Geoffrey Kent's Iago was hands down the best reason to see the Colorado Shakespeare Festival's Othello last summer. Iago is the epitome of slithering, whispering evil, the barely human creature who brings down the majestic Othello and his innocent wife, Desdemona. Kent made him complex, living the role moment by moment in front of our eyes, showing an infectious joy when his manipulations were going well and displaying honest puzzled calculation when he met an obstacle. Shockingly, he charmed the audience so thoroughly that we almost forgot how hideous Iago's soul was. "It's like working on a suicide-prevention hotline, as volunteers in Seattle once did," we wrote at the time, "and discovering that the nice young man working beside you is Ted Bundy."

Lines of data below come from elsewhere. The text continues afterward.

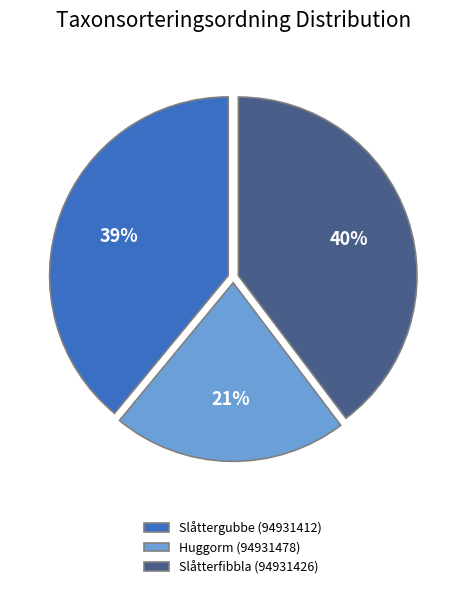

The Slåttergubbe (94931412) slice represents 39% of the pie. True or false?

True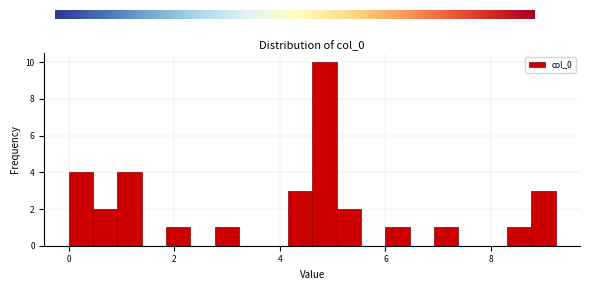

Read against the x-axis, roughly where is the centre of the tallest bar?

4.8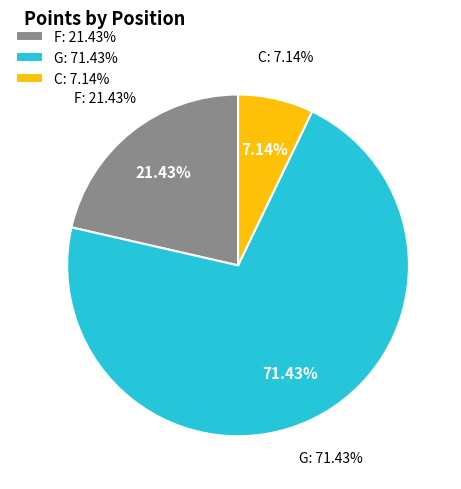

Between C and F, which is larger?

F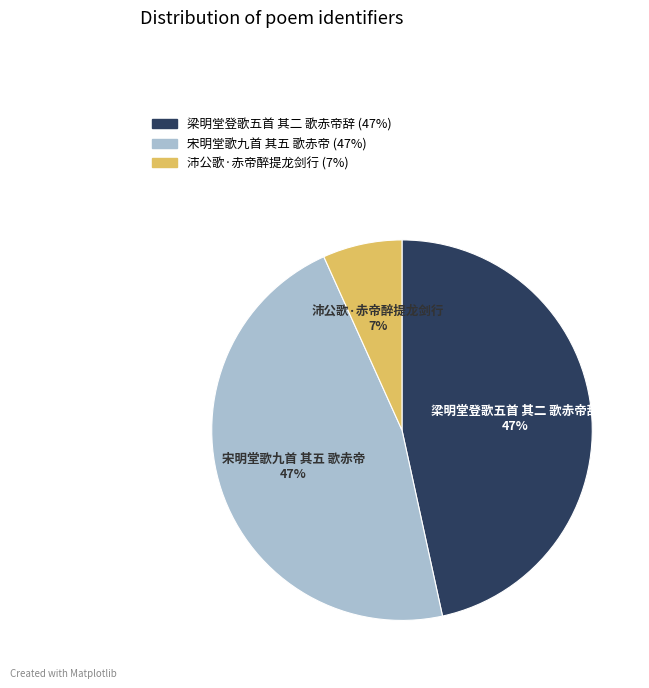

True or false: 宋明堂歌九首 其五 歌赤帝 accounts for 47% of the total.

True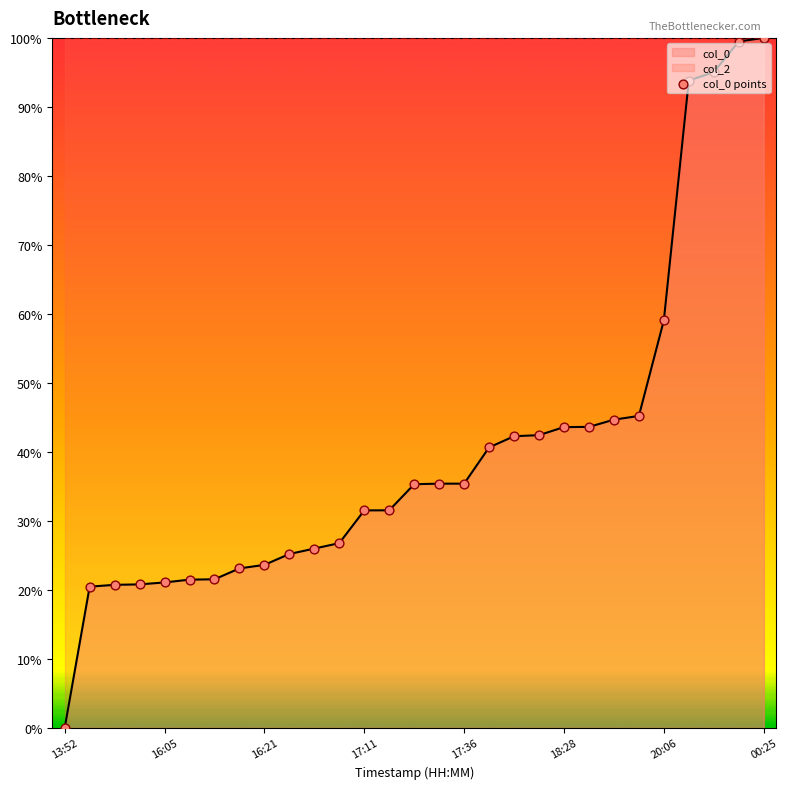

What is the change in value from 10 to 17?

+14.7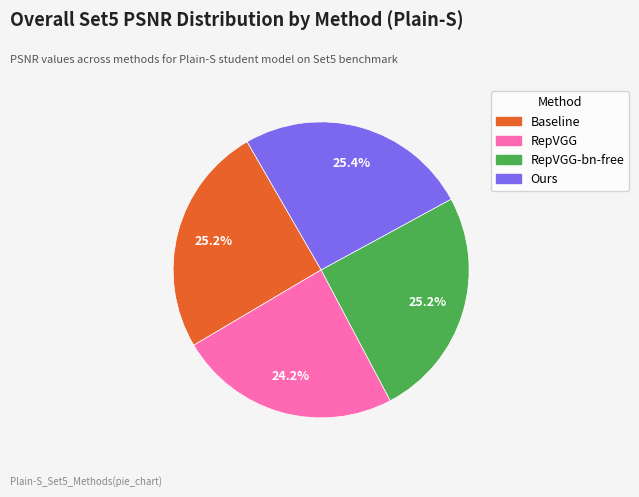

Does any single category account for the majority?

No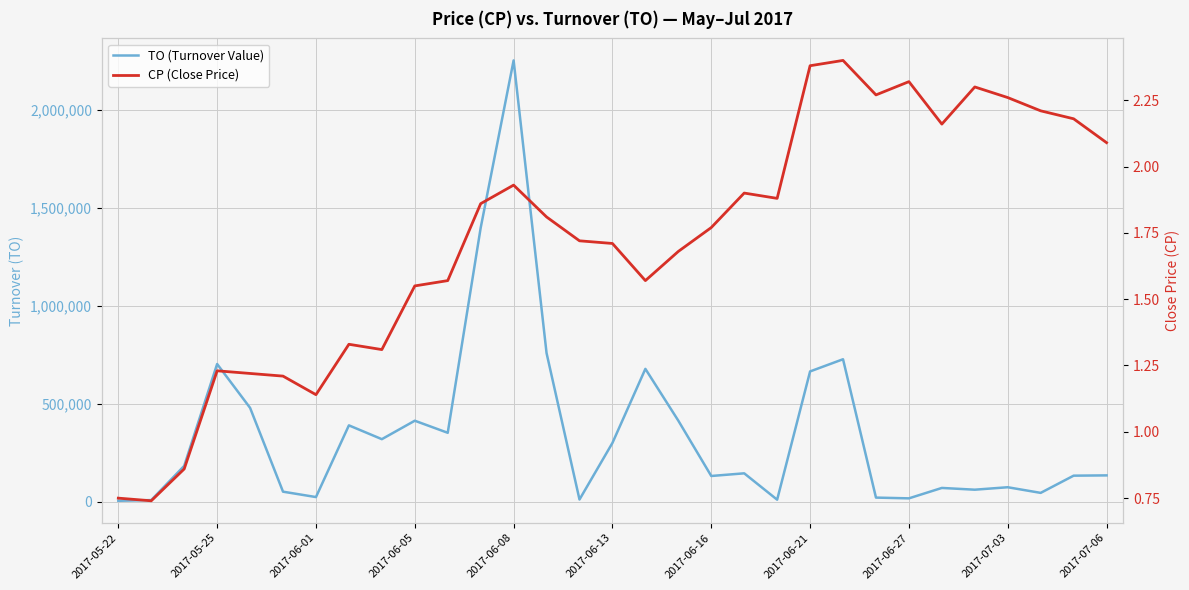

Which series has the widest spread of values?

TO (Turnover Value)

Shakespeare is known for his amazing women — women of strength, wit, humor, clever calculation and steadfastness in love — and Rosalind, the heroine of As You Like It, may be the pearl among them. Sent into exile by a scheming duke, she disguises herself as a youth and courts Orlando, the man she loves, by pretending to advise him on women. Speaking not in verse but in a quicksilver prose that rushes and eddies like a running brook, she soon has him dazzled. Graceful and lovely, Carolyn Holding did this brilliant role proud. On her tongue, the speech felt at home, and she alternated between giddy girlishness and natural dignity.